Jan 31 2020
At the University of California San Diego, nanoengineers have designed a less-cumbersome, computer-based technique to find out the crystal structures of several materials and molecules—including proteins, alloys, and pharmaceuticals.
Illustration of the inner workings of a convolutional neural network that computes the probability that the input diffraction pattern belongs to a given class (for example, Bravais lattice or space group). Image Credit: Vecchio lab/Science.
This method involves using a machine-learning algorithm, just as the one used in self-driving cars and facial recognition, to examine the electron diffraction patterns independently with an accuracy of about 95%.
The study was reported in the January 31st issue of Science.
The new method was devised by a research group led by Kenneth Vecchio, a nanoengineering professor at UC San Diego, together with his PhD student Kevin Kaufmann, who is the study lead author.
In this method, a scanning electron microscope (SEM) is used to obtain electron backscatter diffraction (EBSD) patterns. In contrast to other electron diffraction techniques, similar to those used in transmission electron microscopy (TEM), SEM-based EBSD can be carried out on large samples and examined at multiple length scales.

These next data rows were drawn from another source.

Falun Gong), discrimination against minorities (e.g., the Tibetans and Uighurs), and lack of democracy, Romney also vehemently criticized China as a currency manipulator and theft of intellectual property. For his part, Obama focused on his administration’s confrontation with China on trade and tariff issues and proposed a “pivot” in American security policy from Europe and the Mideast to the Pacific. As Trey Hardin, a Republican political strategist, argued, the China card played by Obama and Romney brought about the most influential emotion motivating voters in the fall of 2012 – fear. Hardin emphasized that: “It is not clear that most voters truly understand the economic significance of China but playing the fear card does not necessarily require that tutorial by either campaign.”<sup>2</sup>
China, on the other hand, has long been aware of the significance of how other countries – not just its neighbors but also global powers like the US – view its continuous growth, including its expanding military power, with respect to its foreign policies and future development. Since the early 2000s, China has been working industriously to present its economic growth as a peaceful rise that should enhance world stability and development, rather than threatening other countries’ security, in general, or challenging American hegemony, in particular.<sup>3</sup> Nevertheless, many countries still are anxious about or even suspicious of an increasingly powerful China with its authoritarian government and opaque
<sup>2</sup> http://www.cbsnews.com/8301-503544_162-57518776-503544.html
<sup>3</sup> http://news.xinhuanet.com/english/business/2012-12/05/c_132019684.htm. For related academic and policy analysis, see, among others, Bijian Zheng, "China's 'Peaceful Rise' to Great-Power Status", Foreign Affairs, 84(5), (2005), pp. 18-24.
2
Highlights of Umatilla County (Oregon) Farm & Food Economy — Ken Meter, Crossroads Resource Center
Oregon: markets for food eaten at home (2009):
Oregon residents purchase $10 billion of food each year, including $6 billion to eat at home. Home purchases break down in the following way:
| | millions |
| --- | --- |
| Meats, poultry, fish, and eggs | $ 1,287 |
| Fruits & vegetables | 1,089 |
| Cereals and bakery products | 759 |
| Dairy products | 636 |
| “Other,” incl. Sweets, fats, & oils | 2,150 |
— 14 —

This offers local sub-micron details mapped to centimeter scales. For instance, an advanced EBSD system helps to determine crystal orientations, fine-scale grain structures, relative residual strain or stress, and other details in a single scan of the sample.
But the disadvantage of commercial EBSD systems is the lack of ability of the software to find out the atomic structure of the crystalline lattices found within the material under examination.
Therefore, a commercial software user must choose up to five crystal structures assumed to be in the sample, following which the software tries to identify possible matches with the diffraction pattern.
The complicated nature of the diffraction pattern often leads to the determination of false structure matches in the user-selected list by the software. Hence, the accuracy of lattice type determination by the current software is based on the operator’s experience and prior knowledge of the sample.
The technique developed by Vecchio’s research group performs all this independently. This is because the deep neural network independently examines every diffraction pattern to find the crystal lattice, out of all possible types of lattice structures, with a high accuracy of >95%.
According to the scientists, a broad range of research fields such as structural biology, pharmacology, and geology are likely to benefit from using similar automated algorithms to minimize the time needed to determine the crystal structure.